── Data to examine

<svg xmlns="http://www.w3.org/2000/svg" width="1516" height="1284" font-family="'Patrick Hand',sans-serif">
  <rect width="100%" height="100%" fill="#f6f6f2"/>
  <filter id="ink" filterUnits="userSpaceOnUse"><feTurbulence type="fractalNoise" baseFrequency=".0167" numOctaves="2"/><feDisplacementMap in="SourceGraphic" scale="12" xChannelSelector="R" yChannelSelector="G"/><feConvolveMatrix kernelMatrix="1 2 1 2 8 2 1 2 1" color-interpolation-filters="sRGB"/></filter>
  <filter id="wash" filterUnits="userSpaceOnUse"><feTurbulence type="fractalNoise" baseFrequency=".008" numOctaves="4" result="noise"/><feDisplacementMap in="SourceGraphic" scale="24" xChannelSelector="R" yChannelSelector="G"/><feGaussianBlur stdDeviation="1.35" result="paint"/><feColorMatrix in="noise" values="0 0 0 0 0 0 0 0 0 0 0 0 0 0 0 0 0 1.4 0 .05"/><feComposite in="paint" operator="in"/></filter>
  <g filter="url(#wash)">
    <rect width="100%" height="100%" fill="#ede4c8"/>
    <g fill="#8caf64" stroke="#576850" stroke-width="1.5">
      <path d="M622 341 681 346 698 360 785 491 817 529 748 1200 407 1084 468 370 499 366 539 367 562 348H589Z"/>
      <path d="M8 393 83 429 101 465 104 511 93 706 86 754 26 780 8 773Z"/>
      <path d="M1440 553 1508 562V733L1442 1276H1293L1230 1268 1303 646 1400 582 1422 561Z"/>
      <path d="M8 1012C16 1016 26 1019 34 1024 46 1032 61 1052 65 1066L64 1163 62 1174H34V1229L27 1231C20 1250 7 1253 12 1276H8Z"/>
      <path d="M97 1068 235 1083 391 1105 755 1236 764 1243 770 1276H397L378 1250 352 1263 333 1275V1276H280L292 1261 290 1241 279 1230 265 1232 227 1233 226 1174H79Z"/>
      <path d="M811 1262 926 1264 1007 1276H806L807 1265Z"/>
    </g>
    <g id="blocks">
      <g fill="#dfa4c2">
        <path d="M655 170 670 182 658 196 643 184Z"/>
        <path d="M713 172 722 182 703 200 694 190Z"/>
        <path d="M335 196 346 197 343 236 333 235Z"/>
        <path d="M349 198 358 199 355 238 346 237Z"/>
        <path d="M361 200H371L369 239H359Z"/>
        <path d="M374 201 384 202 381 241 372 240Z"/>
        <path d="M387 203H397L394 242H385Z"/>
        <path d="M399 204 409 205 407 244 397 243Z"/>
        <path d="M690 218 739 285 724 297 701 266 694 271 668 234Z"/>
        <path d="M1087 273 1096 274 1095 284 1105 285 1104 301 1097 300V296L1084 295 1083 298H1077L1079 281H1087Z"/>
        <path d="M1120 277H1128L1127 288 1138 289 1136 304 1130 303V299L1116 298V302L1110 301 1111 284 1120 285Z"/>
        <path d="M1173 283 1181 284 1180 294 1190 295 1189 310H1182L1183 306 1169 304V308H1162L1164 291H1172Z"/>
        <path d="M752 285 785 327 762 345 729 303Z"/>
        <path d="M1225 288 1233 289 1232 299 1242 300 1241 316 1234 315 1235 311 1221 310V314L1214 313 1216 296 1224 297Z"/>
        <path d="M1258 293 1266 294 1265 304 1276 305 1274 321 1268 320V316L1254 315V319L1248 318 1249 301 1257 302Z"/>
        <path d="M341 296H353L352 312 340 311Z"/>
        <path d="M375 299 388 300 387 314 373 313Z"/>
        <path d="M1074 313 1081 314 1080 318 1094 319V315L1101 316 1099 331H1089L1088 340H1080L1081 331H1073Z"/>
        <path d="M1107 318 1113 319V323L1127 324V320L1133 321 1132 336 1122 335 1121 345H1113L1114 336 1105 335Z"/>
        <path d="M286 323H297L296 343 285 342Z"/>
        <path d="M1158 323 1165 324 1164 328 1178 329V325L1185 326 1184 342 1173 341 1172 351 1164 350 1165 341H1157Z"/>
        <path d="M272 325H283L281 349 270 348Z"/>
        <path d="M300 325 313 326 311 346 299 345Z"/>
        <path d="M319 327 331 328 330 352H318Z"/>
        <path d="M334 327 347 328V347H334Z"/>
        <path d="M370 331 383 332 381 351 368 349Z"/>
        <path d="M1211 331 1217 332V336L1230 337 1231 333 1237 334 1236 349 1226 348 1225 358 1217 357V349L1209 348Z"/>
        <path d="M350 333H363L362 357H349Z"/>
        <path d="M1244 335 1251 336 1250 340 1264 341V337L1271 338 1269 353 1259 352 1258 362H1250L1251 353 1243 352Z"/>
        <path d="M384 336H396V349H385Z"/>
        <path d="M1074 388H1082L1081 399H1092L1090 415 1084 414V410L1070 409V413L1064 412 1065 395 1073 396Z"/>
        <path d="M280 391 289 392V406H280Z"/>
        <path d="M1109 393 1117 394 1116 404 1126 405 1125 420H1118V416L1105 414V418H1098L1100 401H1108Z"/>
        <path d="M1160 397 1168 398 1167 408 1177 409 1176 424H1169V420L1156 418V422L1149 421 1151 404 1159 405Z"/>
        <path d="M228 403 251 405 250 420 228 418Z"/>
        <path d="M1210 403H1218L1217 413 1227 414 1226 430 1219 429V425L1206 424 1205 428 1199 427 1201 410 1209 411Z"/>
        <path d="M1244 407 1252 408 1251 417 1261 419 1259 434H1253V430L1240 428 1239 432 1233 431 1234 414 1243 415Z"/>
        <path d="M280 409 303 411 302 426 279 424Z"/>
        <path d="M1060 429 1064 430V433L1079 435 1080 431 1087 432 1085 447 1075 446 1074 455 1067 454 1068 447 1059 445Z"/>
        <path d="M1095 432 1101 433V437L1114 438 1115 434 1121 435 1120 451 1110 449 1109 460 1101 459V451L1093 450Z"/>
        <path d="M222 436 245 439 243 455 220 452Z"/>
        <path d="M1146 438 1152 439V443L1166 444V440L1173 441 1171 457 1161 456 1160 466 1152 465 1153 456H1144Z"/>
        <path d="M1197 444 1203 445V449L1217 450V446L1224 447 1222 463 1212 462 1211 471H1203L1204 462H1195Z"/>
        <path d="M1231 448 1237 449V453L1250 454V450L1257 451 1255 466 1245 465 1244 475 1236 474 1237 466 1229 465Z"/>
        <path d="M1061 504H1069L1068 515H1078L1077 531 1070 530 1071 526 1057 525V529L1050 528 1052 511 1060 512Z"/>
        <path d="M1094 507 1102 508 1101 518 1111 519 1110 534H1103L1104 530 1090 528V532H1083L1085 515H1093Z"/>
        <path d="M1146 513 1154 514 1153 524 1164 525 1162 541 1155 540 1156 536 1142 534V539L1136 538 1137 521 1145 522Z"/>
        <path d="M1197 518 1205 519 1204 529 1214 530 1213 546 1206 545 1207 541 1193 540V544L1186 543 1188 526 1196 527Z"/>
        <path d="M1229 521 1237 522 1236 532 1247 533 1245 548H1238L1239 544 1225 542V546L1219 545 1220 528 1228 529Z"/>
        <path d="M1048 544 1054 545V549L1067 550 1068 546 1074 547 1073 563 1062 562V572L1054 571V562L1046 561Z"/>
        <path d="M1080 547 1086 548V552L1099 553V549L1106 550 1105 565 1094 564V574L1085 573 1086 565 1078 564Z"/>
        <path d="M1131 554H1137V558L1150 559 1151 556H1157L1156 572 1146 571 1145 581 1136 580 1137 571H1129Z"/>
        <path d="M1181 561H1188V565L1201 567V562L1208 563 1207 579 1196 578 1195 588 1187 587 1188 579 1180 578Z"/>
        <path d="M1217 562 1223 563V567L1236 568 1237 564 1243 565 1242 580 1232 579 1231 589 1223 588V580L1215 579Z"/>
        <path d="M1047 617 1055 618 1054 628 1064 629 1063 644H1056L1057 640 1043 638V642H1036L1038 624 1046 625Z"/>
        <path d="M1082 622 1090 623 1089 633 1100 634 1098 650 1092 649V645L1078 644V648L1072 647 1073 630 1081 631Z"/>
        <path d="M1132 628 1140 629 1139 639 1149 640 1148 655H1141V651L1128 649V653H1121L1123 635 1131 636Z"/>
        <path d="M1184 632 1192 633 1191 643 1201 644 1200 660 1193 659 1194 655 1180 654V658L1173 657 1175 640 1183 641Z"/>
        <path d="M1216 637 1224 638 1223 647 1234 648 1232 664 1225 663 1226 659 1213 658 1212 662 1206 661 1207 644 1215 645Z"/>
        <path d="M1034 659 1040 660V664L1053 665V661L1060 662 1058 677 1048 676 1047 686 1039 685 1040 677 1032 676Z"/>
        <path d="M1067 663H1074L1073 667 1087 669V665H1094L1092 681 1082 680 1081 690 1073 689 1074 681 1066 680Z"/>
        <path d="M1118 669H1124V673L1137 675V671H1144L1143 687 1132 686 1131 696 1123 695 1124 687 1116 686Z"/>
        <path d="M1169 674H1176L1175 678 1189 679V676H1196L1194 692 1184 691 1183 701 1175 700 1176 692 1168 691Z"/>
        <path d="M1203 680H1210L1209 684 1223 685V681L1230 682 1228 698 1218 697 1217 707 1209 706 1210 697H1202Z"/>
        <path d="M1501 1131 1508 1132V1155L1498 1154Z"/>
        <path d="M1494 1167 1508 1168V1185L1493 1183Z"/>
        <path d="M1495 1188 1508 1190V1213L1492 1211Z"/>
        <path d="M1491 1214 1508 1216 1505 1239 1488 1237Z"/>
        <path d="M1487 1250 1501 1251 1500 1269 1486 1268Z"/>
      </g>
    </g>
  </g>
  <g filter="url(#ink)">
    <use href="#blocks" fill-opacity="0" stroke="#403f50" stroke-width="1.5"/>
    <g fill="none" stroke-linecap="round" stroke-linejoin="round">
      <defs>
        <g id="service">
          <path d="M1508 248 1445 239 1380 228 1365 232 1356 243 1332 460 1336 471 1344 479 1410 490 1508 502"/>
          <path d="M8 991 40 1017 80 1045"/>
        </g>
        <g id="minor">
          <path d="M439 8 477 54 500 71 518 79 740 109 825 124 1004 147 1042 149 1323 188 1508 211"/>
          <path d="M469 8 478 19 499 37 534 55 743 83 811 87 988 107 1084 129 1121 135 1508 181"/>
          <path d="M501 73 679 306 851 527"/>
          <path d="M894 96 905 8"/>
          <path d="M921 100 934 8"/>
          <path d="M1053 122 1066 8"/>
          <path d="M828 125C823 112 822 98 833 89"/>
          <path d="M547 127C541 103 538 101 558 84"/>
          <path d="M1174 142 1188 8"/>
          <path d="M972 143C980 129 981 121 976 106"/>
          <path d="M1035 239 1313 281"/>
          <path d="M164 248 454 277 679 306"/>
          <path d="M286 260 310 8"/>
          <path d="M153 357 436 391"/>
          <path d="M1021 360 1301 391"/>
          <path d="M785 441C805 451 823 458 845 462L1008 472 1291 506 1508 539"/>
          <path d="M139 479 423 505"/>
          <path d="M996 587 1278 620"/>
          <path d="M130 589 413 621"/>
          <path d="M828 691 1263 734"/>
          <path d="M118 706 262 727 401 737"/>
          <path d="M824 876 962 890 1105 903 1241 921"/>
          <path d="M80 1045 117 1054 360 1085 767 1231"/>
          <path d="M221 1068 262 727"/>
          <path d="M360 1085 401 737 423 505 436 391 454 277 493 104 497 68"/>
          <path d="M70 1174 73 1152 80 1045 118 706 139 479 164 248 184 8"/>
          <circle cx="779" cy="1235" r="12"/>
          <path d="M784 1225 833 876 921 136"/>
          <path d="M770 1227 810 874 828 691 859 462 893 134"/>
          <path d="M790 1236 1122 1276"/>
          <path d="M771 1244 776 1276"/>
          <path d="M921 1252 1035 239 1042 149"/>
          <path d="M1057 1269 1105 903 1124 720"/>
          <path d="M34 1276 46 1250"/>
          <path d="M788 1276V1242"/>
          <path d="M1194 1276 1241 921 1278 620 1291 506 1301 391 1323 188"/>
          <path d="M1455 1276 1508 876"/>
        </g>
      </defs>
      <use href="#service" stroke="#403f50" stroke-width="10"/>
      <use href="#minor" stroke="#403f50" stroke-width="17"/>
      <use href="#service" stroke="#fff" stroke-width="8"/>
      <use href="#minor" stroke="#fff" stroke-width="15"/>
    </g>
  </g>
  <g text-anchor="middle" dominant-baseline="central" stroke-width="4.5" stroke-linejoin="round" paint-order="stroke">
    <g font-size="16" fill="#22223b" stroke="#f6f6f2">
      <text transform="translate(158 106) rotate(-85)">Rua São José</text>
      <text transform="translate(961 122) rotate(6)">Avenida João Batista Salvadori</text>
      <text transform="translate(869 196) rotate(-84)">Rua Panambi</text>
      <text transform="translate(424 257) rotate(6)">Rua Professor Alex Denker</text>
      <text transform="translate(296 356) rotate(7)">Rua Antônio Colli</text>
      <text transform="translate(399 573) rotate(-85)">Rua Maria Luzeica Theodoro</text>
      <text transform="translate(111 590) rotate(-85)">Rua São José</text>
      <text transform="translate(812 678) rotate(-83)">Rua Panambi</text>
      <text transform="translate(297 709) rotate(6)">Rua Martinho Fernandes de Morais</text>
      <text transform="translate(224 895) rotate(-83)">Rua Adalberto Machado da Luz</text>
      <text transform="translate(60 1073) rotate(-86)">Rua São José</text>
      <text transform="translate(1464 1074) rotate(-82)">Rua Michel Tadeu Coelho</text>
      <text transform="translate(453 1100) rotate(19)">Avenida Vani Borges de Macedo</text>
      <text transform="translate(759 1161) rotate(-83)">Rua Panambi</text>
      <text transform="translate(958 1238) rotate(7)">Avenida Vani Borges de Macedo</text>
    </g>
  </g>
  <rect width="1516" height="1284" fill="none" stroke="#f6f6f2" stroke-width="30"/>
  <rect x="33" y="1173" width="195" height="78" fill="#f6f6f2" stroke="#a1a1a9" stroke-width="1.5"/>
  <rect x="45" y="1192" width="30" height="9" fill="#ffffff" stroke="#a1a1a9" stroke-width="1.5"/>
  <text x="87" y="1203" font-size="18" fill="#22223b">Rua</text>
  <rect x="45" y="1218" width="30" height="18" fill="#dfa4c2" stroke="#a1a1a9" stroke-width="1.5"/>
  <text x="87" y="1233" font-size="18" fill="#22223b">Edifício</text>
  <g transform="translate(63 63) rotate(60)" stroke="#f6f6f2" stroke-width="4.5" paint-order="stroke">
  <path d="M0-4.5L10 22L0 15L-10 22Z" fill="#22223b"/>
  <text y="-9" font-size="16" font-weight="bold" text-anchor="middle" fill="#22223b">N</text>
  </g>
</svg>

────

Pull out every line holding "service" from the records above, and copy it.

        <g id="service">
      <use href="#service" stroke="#403f50" stroke-width="10"/>
      <use href="#service" stroke="#fff" stroke-width="8"/>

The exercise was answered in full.